It seems to me that we have got to the bottom of this. It is a very narrow thing that is needed, yet the Government have created an incredibly enabling piece of legislation with no scrutiny. It is poor legislative drafting to have taken such a wide-ranging power. The Minister says that it will not apply to electricity, or will be used only in certain circumstances—which boils down to the Army learning how to drive fuel tankers. That is very narrow, but this is not a narrow provision. It almost sounds as if one could interpret this as the Government going into the energy supply business. It is that broad. I am glad and encouraged that we are not.
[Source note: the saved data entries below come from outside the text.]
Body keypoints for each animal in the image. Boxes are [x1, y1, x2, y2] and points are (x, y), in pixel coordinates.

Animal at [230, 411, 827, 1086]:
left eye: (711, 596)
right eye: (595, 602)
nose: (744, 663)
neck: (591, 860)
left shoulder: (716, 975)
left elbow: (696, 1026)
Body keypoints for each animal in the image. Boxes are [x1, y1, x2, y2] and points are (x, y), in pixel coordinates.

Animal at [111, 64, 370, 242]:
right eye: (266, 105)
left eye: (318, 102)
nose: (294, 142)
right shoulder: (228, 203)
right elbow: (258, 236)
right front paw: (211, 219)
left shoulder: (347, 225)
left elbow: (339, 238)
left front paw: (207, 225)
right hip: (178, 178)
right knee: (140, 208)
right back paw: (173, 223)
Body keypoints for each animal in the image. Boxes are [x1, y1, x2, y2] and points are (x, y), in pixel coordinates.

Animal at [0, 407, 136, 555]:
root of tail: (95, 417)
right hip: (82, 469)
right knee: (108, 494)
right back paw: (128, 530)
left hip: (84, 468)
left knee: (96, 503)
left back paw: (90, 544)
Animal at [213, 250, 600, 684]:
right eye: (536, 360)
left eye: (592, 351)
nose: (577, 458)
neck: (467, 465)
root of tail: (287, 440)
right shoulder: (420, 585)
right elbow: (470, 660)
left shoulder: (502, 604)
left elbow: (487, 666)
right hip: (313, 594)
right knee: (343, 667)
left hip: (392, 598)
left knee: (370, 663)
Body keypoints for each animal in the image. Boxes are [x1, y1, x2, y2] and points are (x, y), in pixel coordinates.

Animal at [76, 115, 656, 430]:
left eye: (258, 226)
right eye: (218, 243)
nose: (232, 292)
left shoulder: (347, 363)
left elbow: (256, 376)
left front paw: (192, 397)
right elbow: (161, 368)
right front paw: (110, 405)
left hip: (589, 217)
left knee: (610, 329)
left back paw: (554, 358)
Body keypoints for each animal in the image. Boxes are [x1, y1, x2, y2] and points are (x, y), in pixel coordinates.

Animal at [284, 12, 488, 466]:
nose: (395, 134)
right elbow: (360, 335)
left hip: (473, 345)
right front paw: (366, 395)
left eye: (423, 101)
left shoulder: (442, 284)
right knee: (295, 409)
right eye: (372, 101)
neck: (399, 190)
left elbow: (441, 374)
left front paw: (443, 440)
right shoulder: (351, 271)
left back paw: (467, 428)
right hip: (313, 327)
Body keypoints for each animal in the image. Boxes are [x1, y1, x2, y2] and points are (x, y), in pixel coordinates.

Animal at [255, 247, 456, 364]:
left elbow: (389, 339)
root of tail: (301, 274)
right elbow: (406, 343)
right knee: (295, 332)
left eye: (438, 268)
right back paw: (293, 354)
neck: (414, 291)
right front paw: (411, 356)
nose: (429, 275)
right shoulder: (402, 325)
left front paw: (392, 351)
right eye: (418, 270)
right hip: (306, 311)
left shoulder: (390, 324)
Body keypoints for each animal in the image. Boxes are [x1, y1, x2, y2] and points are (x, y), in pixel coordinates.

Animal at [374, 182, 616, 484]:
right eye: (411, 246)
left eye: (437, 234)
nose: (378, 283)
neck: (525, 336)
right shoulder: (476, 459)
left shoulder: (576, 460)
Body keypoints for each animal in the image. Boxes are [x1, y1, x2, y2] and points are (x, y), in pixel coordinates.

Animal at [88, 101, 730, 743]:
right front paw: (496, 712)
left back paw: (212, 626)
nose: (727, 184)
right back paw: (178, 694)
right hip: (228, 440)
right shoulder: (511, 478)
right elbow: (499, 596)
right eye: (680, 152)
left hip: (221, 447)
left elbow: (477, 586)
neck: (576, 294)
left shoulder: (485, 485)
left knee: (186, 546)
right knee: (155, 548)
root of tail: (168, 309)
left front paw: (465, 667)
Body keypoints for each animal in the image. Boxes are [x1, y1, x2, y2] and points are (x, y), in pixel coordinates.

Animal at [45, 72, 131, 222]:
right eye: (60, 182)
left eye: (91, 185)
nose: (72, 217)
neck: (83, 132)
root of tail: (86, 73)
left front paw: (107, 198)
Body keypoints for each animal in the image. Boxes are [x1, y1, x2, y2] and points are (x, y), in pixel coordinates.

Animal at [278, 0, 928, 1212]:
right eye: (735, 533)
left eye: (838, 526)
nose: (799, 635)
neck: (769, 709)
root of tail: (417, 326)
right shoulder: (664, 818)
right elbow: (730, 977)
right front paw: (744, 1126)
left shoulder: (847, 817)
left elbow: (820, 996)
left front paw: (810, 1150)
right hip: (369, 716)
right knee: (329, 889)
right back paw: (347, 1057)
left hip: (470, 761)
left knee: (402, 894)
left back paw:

I am also reassured to hear that this is discretionary, although how that would play out I am not sure. Either you deploy or you do not deploy.
Is the Minister saying that we would not deploy unless the company agreed to pay? That would be a reduction in the security of the country. The company might say, “No, we’re not paying for that”. Who in their right mind would say yes? If you are an oil
company, you will not have factored into your bottom line unexpected payments to the Government for people to drive your tankers. The money has to be recouped from somewhere, and a company would be perfectly within its rights to refuse to pay. In that case, the Government will have to deploy their personnel anyway, or risk an interruption in our fuel supply. This needs to be narrowed in its application. It needs more definition in law.
I absolutely agree with the noble Lord, Lord Roper, who pointed to the delegated powers recommendation that subsection (3)(b) does not deserve to be here. It is
far too wide-ranging. The whole thing is ill conceived. As I pointed out, in a disaster situation the last thing you want to be doing is negotiating around who is paying who. We have a Government. We pay taxes for a reason. That is what we expect of government. This is penny-pinching from the Treasury and it does not deserve to be in the Bill.